The present study deals with investigations of membrane structure using polarization topo-optical reactions. Polarization microscopy is a special field of biological submicroscopic morphology. It represents a powerful tool well able to reveal the features of organization of biological structures, and the regularity of macromolecules building cells and tissues - properties that cannot directly be studied by other approaches to complex biological systems. Only in "pure" systems can X-ray diffraction, or the analysis of circular dichroism and the dispersion of optical rotability provide data equivalent to those obtained by polarization microscopy in complex systems. One of the main drawbacks of molecular biology is that most information is relevant to isolated, purified particles or macromolecules. Thus, no conclusions can be drawn concerning the original arrangement of molecules. The gap between biochemical-biophysical and morphological approaches to molecular arrangement in complex structures is bridged by the polarization optical technique. As was pointed out in the introduction, polarization microscopy became a routine biological research method following the pioneering work of Romhányi. His enlightening topo-optical reactions (Romhányi 1960, 1963, 1966) were based on the oriented dye binding of the original charge carriers of regularly arranged tissue constituents.
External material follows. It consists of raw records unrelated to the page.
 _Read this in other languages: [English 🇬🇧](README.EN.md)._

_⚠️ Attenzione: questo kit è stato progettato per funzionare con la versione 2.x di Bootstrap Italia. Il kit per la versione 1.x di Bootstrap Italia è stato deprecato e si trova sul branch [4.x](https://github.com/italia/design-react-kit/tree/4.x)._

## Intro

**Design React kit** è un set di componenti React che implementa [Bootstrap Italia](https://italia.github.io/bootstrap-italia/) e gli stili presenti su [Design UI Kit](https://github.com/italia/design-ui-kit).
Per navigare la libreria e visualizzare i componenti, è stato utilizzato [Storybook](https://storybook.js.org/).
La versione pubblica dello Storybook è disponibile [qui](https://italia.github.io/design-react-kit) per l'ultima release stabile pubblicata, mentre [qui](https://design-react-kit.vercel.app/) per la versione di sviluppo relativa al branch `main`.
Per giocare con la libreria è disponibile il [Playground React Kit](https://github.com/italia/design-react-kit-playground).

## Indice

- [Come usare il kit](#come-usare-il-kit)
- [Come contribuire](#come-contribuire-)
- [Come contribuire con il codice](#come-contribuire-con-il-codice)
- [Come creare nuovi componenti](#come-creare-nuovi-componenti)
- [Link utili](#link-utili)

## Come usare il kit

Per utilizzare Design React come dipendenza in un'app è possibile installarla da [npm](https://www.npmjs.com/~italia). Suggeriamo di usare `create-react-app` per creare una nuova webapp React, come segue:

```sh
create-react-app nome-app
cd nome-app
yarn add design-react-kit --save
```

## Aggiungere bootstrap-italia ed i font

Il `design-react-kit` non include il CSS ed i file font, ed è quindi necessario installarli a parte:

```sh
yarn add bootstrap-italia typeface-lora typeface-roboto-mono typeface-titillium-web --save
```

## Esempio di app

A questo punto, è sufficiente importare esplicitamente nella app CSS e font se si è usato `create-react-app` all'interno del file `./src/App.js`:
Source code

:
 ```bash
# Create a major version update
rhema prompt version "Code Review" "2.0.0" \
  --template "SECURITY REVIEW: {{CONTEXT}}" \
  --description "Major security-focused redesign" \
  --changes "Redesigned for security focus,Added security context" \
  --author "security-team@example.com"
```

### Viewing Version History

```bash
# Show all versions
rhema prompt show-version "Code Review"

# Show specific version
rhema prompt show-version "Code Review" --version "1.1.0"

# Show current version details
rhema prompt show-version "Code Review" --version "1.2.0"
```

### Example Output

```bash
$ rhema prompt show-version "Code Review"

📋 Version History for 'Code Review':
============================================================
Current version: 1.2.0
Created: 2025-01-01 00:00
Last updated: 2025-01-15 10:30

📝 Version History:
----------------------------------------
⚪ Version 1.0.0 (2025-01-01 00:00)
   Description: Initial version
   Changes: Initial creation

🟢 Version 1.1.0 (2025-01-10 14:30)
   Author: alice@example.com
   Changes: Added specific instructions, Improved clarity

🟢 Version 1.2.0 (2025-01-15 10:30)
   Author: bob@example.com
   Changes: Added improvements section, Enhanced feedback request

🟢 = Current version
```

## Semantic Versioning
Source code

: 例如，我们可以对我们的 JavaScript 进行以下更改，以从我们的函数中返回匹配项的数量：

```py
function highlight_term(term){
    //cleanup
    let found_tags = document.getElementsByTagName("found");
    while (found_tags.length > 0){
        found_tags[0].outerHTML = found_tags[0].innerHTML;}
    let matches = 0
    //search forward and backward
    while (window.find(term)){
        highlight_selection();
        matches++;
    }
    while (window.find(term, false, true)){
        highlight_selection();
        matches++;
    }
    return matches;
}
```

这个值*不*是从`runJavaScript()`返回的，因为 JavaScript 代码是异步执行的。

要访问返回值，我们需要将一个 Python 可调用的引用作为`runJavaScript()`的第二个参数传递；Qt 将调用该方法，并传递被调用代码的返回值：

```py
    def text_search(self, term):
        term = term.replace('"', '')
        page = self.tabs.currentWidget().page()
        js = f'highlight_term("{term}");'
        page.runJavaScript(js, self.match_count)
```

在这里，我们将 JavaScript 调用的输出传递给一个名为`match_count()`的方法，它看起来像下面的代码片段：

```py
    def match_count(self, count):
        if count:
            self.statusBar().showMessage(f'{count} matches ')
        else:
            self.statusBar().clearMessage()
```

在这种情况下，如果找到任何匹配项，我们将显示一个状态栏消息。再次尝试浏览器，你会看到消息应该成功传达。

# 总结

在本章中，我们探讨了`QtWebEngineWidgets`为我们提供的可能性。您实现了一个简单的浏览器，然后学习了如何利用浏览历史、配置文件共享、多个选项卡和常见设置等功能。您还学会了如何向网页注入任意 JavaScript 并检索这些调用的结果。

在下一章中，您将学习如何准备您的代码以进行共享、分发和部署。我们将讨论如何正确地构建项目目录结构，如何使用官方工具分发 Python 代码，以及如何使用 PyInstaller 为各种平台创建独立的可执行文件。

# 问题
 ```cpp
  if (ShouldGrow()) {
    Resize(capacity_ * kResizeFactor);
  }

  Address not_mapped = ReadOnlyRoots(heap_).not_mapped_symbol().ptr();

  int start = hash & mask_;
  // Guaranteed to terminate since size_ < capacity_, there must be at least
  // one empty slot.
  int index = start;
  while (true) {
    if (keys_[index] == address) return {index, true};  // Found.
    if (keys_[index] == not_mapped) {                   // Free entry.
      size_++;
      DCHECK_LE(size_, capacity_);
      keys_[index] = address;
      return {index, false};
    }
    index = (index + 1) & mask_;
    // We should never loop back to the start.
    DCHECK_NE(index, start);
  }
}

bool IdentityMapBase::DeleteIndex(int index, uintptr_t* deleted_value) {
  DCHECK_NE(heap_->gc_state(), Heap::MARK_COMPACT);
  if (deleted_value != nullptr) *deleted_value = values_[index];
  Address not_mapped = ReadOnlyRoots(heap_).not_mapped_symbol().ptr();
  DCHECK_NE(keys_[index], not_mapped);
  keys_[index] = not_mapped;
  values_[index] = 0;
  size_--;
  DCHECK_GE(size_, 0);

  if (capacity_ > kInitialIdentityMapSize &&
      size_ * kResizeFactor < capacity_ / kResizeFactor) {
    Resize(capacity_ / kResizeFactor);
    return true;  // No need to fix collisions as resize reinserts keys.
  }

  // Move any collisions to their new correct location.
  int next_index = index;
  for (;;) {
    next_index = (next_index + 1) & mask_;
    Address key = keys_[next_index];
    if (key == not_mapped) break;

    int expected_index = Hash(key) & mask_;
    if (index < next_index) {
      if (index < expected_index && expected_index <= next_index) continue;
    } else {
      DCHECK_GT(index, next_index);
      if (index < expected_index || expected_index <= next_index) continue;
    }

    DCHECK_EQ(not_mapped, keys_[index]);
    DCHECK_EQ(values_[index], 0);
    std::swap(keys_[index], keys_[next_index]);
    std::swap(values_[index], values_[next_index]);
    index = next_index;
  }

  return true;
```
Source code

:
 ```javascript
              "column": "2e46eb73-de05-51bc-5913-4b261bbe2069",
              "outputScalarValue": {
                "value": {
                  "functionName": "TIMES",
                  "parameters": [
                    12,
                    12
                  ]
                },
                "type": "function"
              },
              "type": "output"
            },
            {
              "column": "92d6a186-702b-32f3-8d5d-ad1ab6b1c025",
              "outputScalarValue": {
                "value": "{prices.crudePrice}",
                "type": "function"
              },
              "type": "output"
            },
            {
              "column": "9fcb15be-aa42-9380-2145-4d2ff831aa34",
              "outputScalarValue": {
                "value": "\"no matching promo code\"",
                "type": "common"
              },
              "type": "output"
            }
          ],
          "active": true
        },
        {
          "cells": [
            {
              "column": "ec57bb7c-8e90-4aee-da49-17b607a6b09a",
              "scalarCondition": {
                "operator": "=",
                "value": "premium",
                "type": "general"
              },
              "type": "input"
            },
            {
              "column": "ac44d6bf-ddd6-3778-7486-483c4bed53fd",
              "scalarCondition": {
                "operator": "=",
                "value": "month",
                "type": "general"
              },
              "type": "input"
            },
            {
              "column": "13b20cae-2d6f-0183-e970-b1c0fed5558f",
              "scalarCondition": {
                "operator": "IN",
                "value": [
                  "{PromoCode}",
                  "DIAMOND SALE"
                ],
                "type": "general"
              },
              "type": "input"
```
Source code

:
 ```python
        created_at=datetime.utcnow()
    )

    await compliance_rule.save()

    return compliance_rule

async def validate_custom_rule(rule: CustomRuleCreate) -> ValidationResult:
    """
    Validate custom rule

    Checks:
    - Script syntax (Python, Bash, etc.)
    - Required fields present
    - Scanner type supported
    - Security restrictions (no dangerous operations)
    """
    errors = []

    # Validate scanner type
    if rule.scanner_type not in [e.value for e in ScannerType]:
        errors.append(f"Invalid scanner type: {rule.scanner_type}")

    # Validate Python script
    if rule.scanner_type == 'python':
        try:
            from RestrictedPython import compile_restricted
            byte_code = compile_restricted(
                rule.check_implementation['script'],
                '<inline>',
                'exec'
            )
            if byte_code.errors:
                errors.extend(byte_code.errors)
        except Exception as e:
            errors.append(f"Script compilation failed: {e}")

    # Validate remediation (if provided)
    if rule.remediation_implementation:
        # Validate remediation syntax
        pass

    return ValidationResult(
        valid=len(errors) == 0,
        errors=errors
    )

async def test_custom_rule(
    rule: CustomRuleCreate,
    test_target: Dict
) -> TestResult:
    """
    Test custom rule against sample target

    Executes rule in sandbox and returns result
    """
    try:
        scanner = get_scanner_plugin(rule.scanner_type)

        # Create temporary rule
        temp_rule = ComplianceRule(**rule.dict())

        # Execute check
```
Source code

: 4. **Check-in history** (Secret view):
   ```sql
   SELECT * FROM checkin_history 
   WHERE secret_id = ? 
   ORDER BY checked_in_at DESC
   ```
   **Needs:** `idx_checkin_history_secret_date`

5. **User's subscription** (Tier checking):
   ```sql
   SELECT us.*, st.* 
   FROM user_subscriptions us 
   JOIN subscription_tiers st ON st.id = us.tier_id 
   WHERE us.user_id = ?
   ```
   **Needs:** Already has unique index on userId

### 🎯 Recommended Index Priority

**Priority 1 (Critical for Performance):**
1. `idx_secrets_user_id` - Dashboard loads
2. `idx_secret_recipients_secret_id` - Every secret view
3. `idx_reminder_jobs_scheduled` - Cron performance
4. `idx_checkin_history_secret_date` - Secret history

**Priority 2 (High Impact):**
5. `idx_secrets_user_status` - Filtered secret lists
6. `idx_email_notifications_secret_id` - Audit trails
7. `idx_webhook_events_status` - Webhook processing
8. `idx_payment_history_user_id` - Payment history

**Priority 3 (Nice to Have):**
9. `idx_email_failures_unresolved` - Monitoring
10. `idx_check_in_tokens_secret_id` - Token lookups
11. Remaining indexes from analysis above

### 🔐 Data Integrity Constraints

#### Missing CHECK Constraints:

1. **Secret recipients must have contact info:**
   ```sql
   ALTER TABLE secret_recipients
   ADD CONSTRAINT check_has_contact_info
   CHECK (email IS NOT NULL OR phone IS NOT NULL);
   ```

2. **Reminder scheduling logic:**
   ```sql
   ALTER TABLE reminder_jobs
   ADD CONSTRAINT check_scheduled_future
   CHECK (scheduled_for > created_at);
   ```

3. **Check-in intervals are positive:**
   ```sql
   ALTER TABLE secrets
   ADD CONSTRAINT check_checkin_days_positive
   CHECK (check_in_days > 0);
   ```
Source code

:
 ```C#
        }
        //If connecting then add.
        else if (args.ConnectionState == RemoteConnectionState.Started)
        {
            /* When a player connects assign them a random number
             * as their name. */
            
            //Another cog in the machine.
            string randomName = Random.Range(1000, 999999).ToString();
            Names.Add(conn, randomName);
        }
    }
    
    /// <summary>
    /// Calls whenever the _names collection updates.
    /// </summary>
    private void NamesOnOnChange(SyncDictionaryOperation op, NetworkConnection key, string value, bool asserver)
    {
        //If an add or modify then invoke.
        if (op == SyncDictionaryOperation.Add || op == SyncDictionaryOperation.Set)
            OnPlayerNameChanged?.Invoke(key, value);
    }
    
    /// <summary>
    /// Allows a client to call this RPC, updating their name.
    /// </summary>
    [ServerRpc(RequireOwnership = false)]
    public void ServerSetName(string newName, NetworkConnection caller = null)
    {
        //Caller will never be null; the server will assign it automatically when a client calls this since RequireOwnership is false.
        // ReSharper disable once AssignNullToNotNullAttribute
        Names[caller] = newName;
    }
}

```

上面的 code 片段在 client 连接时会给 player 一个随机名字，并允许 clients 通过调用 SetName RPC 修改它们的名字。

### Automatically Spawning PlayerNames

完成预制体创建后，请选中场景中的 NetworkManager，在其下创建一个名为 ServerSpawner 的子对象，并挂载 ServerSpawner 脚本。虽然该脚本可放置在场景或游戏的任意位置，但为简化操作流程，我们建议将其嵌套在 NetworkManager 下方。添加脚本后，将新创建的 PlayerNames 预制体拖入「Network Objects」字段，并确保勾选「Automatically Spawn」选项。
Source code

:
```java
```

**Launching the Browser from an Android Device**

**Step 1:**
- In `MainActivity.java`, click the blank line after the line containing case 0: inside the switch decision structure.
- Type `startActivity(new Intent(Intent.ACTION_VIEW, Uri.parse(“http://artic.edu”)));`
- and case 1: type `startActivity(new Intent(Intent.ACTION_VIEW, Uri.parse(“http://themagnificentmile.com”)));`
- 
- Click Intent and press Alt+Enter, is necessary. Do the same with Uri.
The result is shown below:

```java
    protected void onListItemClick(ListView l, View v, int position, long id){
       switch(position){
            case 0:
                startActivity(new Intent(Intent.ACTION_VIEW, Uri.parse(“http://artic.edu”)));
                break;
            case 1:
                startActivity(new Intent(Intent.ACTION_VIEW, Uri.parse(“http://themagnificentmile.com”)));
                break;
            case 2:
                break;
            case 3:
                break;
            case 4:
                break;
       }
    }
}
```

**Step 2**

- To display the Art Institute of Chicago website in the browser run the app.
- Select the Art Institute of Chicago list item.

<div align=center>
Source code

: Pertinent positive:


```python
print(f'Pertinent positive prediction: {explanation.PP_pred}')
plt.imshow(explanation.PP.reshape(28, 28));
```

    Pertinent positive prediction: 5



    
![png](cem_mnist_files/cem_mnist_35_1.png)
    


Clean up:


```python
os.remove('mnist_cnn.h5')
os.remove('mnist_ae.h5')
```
The second group of Romhányi's topo-optical reactions comprised procedures such as sulfation (Romhányi et al. 1973, 1974), the aldehyde-bisulfite-toluidine blue (ABT) reaction (Romhányi et al. 1974, 1975), the permanganate-bisulfite-toluidine blue (PBT) reaction (Fischer 1979, 1979a), and the sialic acid-specific reaction (Makovitzky 1980) all of which operate with induced dye-binding groups; i.e. dye-binding moieties on biological macromolecules are produced by specific chemical reactions.